One of the most powerful sankey features is that if your data has custom paths, you can use those instead with the path parameter.

gplt.sankey(dc, path=dc.geometry, projection=gcrs.AlbersEqualArea(), scale='aadt',
        limits=(0.1, 10))
_images/sankey-path.png

The hue parameter colorizes paths based on data.

ax = gplt.sankey(network, projection=gcrs.PlateCarree(),
                 start='from', end='to', path=PlateCarree(),
                 hue='mock_variable')
ax.set_global()
ax.coastlines()
_images/sankey-hue.png

cmap changes the colormap.

ax = gplt.sankey(network, projection=gcrs.PlateCarree(),
                 start='from', end='to',
                 hue='mock_variable', cmap='RdYlBu')
ax.set_global()
ax.coastlines()
_images/sankey-cmap.png

legend adds a legend.

ax = gplt.sankey(network, projection=gcrs.PlateCarree(),
                 start='from', end='to',
                 hue='mock_variable', cmap='RdYlBu',
                 legend=True)
ax.set_global()
ax.coastlines()
_images/sankey-legend.png

Pass keyword arguments to the legend with legend_kwargs.
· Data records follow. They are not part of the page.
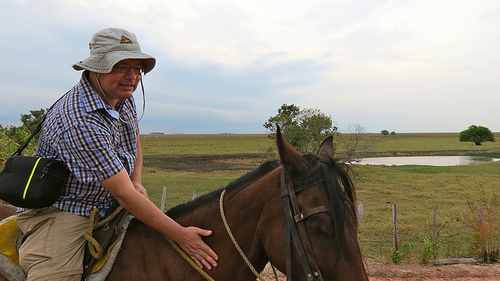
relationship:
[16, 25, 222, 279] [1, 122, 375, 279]
man riding horse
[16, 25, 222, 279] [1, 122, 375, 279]
man petting horse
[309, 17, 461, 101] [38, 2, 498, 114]
clouds in sky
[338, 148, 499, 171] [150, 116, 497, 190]
pond in a field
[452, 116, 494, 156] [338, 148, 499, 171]
tree next to pond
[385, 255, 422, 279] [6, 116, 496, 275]
dirt in field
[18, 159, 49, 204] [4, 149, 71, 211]
stripe on a bag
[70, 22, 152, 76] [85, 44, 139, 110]
hat on head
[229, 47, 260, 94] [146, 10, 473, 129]
part of a cloud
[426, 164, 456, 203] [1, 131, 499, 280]
part of a field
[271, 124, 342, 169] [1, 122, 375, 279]
ears of horse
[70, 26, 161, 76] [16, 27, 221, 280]
hat on man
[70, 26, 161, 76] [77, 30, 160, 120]
hat on head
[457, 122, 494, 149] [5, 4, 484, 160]
tree on background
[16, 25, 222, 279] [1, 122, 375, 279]
man on horse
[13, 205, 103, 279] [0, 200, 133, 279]
cargo pants over saddle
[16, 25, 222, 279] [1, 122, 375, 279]
man patting horse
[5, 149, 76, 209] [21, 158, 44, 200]
bag with stripe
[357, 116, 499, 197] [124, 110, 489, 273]
pond in field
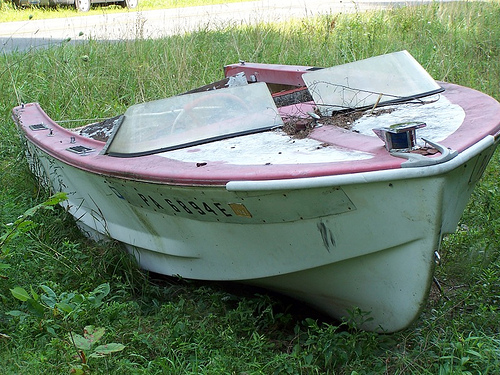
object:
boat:
[10, 50, 500, 334]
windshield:
[99, 80, 284, 158]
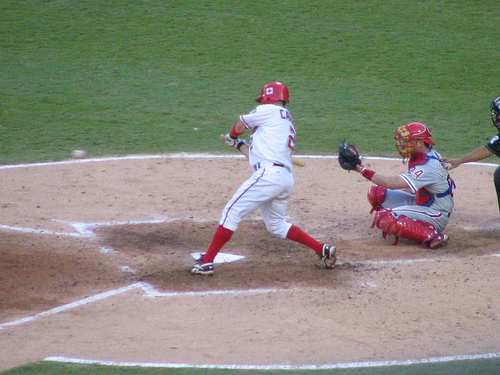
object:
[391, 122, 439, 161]
head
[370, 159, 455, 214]
jersey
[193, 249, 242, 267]
plate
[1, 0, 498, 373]
ground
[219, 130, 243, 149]
hands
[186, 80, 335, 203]
batter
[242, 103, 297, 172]
jersey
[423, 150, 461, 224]
back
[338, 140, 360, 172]
hand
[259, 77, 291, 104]
batters head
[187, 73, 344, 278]
man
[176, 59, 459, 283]
baseball players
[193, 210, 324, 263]
socks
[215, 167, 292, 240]
pants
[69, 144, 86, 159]
baseball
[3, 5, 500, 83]
ground is grass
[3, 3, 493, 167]
grass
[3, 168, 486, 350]
ground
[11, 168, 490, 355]
dirt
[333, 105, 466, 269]
catcher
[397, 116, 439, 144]
helmet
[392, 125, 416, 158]
mask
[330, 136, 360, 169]
mitt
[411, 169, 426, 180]
4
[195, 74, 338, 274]
batter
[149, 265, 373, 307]
lines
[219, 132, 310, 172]
bat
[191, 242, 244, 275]
base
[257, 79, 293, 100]
helmet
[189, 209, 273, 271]
right leg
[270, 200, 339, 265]
left leg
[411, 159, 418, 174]
number 2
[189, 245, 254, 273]
plate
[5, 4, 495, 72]
grass plain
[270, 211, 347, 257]
leg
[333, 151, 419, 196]
arm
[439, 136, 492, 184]
umpire's hand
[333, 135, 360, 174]
catcher's glove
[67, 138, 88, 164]
batter ball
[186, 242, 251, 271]
white plate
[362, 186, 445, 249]
leg guards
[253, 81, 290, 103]
red helmet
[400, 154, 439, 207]
red vest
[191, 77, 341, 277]
batter in uniform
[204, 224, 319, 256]
red socks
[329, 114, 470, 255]
catcher uniform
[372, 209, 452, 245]
safety pads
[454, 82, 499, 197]
baseball umpire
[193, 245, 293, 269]
home plate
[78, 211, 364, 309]
batter's box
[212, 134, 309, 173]
wooden bat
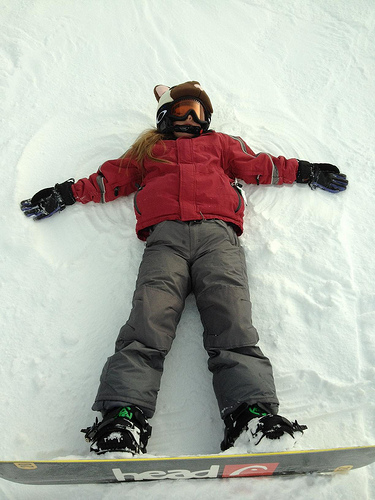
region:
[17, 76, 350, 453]
Snowboarder on the ground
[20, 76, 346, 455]
Snowboarder tracing an angel on the ground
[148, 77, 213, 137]
Helmet worn by the snowboarder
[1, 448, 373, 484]
Black snowboard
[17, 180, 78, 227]
Right glove worn by the person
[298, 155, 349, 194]
Left glove worn by the person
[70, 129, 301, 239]
Red jacket with several stripes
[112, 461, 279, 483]
Logo on the snowboard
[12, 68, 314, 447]
a kid laying down in the snow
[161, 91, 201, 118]
the ski goggles of a kid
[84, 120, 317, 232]
the puffy jacket of a kid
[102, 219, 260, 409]
the puffy ski pants of a child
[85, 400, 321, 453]
a pair of ski boots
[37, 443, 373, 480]
a small black snow board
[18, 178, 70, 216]
a pair of black gloves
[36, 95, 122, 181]
the wing of a snow angel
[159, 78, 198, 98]
a large black snow hat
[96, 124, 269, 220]
person wearing a red snow jacket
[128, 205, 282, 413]
person wearing gray snow pants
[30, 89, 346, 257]
person making a snow angel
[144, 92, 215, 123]
person wearing snow goggles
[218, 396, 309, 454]
boot is black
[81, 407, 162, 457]
boot is black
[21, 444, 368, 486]
person with a snowboard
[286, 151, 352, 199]
black glove with blue finger tips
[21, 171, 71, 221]
black glove with blue finger tips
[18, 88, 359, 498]
person laying down on snow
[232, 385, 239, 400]
This person has a pair of grey snowpants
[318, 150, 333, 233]
This person has a pair of black gloves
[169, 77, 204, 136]
This person has a helmet here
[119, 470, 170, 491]
This snowboard has the word "head"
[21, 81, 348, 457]
Girl lying on the snow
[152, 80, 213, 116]
Hat on the girl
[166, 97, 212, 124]
Goggles on the girl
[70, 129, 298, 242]
Jacket on the girl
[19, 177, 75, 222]
Glove on the girl's right hand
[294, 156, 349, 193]
Glove on the girl's left hand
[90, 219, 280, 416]
Pants on the girl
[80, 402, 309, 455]
Shoes on the girl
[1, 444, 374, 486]
Snowboard on the ground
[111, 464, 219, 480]
Word on the snowboard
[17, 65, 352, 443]
woman laying on snow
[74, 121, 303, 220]
red winter jacket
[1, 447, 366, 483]
black and white snowboard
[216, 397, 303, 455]
snowboard boot on the lady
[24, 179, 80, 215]
snowboard glove on the lady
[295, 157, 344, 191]
snowboard glove on the lady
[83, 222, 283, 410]
snowboard pants on the lady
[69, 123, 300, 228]
snowboard jacket on the lady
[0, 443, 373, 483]
snowboard on the lady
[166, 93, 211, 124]
snowboard goggles on the lady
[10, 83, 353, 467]
lady laying in the cold white snow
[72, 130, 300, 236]
the jacket is dark red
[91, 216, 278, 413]
the pants are gray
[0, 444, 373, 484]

This is often necessary for positioning.

ax = gplt.sankey(network, projection=gcrs.PlateCarree(),
                 start='from', end='to',
                 hue='mock_variable', cmap='RdYlBu',
                 legend=True, legend_kwargs={'bbox_to_anchor': (1.4, 1.0)})
ax.set_global()
ax.coastlines()
_images/sankey-legend-kwargs.png

Specify custom legend labels with legend_labels.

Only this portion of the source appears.